Por: Celeste Alvarado - Revistaeyn.com
Durante la Cumbre Regional de Confianza 2026, organizada por E&N, DATOS Group y PIZZOLANTE, Luis Castellán, fundador y director general de DDI LATAM, abordó uno de los nuevos desafíos para las organizaciones: cómo la inteligencia artificial está cambiando la manera en que las personas buscan información, evalúan reputaciones y toman decisiones.
Con más de dos décadas de experiencia en inteligencia social, reputación y analítica digital, Castellán indicó que hoy es habitual buscar información en internet antes de confiar en una persona, empresa o marca.“Antes de confiar en alguien, yo lo googleo”, comentó, para explicar cómo la búsqueda digital se ha convertido en una especie de due diligence cotidiano.
La reputación algorítmica
El especialista explicó que el cambio fundamental es que las personas ya no solo encuentran resultados en internet. Las herramientas de inteligencia artificial buscan, comparan, interpretan y generan respuestas a partir de las señales disponibles en el ecosistema digital.
A este fenómeno lo denomina “reputación algorítmica”, es decir, la interpretación que los algoritmos construyen sobre una organización o persona a partir de su huella digital.
“Ya no somos solamente lo que decimos que somos, sino lo que el algoritmo está entendiendo de nosotros”, afirmó.
Por ello, las empresas necesitan construir una arquitectura de evidencias, con información verificable y coherente que permita demostrar quiénes son y qué hacen.
Castellán identifica cuatro fuentes principales: lo que las personas dicen, lo que encuentran, lo que comparten y lo que la propia organización comunica. La coherencia entre estos elementos es fundamental para evitar que la inteligencia artificial construya una percepción alejada de la realidad.
El silencio también comunica
Uno de los mensajes centrales de su intervención fue que dejar espacios vacíos en el entorno digital también tiene consecuencias.
“El silencio no es neutral, es una narrativa sin dueño”, señaló.
Por ello, ante una crisis o situación que pueda afectar la reputación, las organizaciones deben evaluar cuándo guardar silencio y cuándo generar información clara y verificable para evitar que otros construyan la narrativa.
El especialista también destacó la importancia de los medios de comunicación, la academia y las fuentes especializadas como generadores de información confiable. La autoridad digital, explicó, no depende únicamente del número de seguidores, sino de la calidad y verificabilidad de las señales que respaldan una determinada información.
Para Castellán, la gestión de la reputación debe partir de tres acciones: diagnosticar cómo es interpretada una organización, alinear sus narrativas con sus hechos y canales, y medir los resultados.

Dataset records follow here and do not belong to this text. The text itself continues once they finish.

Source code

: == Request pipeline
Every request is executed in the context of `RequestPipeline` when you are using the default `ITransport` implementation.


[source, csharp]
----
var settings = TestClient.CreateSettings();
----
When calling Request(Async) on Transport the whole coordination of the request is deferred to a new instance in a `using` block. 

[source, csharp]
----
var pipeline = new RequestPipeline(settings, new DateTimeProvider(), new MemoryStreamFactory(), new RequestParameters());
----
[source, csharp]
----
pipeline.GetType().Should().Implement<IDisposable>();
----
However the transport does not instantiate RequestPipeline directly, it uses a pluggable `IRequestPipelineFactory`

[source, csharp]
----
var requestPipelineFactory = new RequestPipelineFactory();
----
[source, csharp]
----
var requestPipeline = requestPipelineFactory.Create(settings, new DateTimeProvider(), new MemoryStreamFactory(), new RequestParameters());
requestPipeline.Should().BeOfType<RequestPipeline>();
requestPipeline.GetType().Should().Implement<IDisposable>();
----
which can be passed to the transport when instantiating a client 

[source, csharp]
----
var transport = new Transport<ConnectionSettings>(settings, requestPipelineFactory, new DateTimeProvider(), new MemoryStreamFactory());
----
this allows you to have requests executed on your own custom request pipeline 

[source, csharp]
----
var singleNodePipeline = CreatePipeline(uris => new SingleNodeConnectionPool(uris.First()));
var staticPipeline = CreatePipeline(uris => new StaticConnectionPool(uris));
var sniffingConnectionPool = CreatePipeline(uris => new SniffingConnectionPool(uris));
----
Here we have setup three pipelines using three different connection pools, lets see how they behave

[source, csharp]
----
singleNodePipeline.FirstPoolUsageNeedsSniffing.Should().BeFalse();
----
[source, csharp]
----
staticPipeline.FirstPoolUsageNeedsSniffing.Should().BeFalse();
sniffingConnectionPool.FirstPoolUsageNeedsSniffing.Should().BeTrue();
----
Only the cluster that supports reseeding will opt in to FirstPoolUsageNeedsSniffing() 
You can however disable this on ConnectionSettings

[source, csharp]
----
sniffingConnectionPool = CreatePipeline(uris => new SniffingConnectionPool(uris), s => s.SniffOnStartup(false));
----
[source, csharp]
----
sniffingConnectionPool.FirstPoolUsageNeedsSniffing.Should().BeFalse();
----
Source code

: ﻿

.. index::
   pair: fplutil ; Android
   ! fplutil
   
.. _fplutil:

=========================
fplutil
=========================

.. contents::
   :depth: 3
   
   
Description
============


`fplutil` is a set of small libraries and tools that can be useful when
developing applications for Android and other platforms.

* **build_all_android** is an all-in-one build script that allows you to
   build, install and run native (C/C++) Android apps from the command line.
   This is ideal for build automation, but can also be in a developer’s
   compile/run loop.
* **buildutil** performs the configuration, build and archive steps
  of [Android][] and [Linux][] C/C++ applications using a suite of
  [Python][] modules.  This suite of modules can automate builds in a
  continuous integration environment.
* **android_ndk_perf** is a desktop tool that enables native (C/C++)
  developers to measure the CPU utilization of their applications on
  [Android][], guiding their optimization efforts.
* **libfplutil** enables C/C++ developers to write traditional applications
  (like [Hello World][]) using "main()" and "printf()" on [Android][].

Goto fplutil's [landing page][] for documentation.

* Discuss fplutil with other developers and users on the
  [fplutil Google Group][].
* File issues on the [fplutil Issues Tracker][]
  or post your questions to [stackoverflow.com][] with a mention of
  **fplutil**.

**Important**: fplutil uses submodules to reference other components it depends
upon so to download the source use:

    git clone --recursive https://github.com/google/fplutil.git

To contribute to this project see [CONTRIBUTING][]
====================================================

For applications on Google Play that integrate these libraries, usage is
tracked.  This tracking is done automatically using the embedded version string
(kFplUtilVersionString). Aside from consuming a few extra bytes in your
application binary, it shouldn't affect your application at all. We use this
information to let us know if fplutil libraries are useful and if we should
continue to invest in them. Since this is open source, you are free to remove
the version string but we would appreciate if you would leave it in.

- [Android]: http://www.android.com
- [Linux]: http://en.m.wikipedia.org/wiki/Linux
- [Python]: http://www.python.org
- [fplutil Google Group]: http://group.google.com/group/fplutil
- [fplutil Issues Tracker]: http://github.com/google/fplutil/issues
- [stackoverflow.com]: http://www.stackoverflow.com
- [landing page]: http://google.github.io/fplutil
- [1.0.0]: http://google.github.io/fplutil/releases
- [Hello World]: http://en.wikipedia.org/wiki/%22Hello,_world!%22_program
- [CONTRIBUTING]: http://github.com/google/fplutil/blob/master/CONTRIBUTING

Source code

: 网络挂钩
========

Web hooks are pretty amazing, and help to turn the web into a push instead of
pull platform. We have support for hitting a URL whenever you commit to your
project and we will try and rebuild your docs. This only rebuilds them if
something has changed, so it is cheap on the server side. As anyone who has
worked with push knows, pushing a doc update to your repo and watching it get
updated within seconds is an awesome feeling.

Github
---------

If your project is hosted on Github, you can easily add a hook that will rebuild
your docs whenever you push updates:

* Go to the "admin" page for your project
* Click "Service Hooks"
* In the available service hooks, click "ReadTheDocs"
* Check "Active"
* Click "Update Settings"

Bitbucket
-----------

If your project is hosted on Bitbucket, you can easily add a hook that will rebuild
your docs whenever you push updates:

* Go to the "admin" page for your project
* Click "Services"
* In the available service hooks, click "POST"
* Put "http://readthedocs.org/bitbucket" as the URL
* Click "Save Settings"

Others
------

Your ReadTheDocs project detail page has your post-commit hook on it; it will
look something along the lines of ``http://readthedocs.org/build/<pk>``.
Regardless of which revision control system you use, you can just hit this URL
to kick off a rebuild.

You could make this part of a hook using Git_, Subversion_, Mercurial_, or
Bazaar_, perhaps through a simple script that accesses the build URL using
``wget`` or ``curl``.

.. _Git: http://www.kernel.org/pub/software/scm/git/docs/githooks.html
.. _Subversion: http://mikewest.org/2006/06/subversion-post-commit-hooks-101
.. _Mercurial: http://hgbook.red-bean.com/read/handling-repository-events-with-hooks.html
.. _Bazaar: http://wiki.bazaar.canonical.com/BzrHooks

En un entorno donde la inteligencia artificial se convierte cada vez más en una fuente de información para las personas, el desafío empresarial no consiste en controlar lo que los algoritmos dicen, sino en construir una realidad sólida, coherente y verificable.
“La comunicación organiza la evidencia, el negocio produce la realidad”, afirmó. Y aunque la tecnología transforme la manera de interpretar la reputación, Castellán dejó una conclusión central: la confianza sigue siendo profundamente humana.